Adversarial coverage

  • Reverse-string decoder for tokens stored backwards as evasion (c462e9c).
  • Caesar / ROT-N decoder for ROT13’d configs (c462e9c).
  • Hex _ separator stripping (firmware dumps, embedded configs use A1_B2_C3_…) (2980284).
  • Comment-suffix disclaimer suppression - // not a real key, # fake credential, etc. (2980284).
  • Cross-detector dedup also handles 2-fragment AWS reassembly with no-shared-prefix var names (3327b39).

Architecture

  • GPU auto-routing - runtime probe selects GPU vs CPU based on adapter type, workload size, and pattern count; mandatory build-time presence (no more feature gate) (7feb723).
  • Filesystem source: per-archive-entry uncompressed-size cap; ziftsieve gzip/zstd/lz4 4× decompressed-byte budget (5cc3906).
  • Verifier hardening: SSRF DNS-rebinding defeated via tokio::net::lookup_host post-resolve check; HTTPS-only no-localhost-exception (7feb723).
  • AWS SigV4 dates derived from SystemTime::now via Howard-Hinnant civil arithmetic (no chrono runtime cost) (7feb723).
  • fragment_cache module relocated under multiline/ where every call site lives; re-exported at the crate root for back-compat (70e35a8).

Tests

  • Wired adversarial fixtures into cargo test (no more skipped corpus) (5cc3906).
  • Aligned gitleaks_hash_* allowlist tests with the hardened is_hash_allowed API (no plaintext fallback) (b2b405d).
  • Wrapped ?-using doctests in explicit fn main() -> Result so the E0277 wave is gone (19ce4f5).
  • 229 scanner tests / 33 core unit tests / 38 doctests, 0 failed.

Detector corpus

  • Brutal audit of all 896 detectors found schema decay; corrupted entries removed, broken logic flagged (e934144).
  • Schema rename (kimi automated): aligned every detector to the post-audit field set (826d54f).
  • Verifier auth wiring fixes for the corpus (826d54f).
  • 859 valid detectors after the gate; ~30 still flagged for pure-character- class companions (tracked separately).

v0.2.1 - 2026-04-04

Maintenance release: production-readiness fixes, dependency updates, agent sweeps. See git log v0.2.0..v0.2.1 for the commit list.

v0.2.0 - 2026-03-30

The fastest, most accurate secret scanner.

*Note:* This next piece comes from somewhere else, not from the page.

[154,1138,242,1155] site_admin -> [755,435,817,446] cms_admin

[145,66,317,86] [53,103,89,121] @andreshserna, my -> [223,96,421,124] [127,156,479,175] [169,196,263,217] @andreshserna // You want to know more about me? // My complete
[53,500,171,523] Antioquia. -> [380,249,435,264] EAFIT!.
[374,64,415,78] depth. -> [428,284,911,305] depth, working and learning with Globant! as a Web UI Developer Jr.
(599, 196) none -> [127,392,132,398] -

First release held to the expanded quality bar. Highlights:

  • Embedded 888-detector corpus (no separate detectors/ directory needed).
  • Hyperscan SIMD regex with disk-cached compiled DB.
  • Aho-Corasick literal prefilter feeding into the regex layer.
  • ML-based confidence scoring (MoE classifier with per-detector calibration).
  • Decode-through pipeline: base64, hex, URL, MIME, HTML entities, Z85, unicode/octal escapes, quoted-printable.
  • Multiline secret reassembly across line-continuation patterns in a dozen languages.
  • Sources: filesystem, git history, git diff, GitHub orgs, S3, Docker images, web URLs (JS/sourcemap/WASM), Slack (admin export).
  • Verifier framework with TOML-defined live verification per detector.
  • SARIF v2.1.0 + JSON + JSONL + plain-text reporters.

v0.1.0 - 2026-03-26

  • First public release of the KeyHog workspace.
  • Production-readiness cleanup for docs, examples, README guidance, and release metadata.
  • Verified cargo check, cargo test, and cargo clippy --workspace -- -D warnings.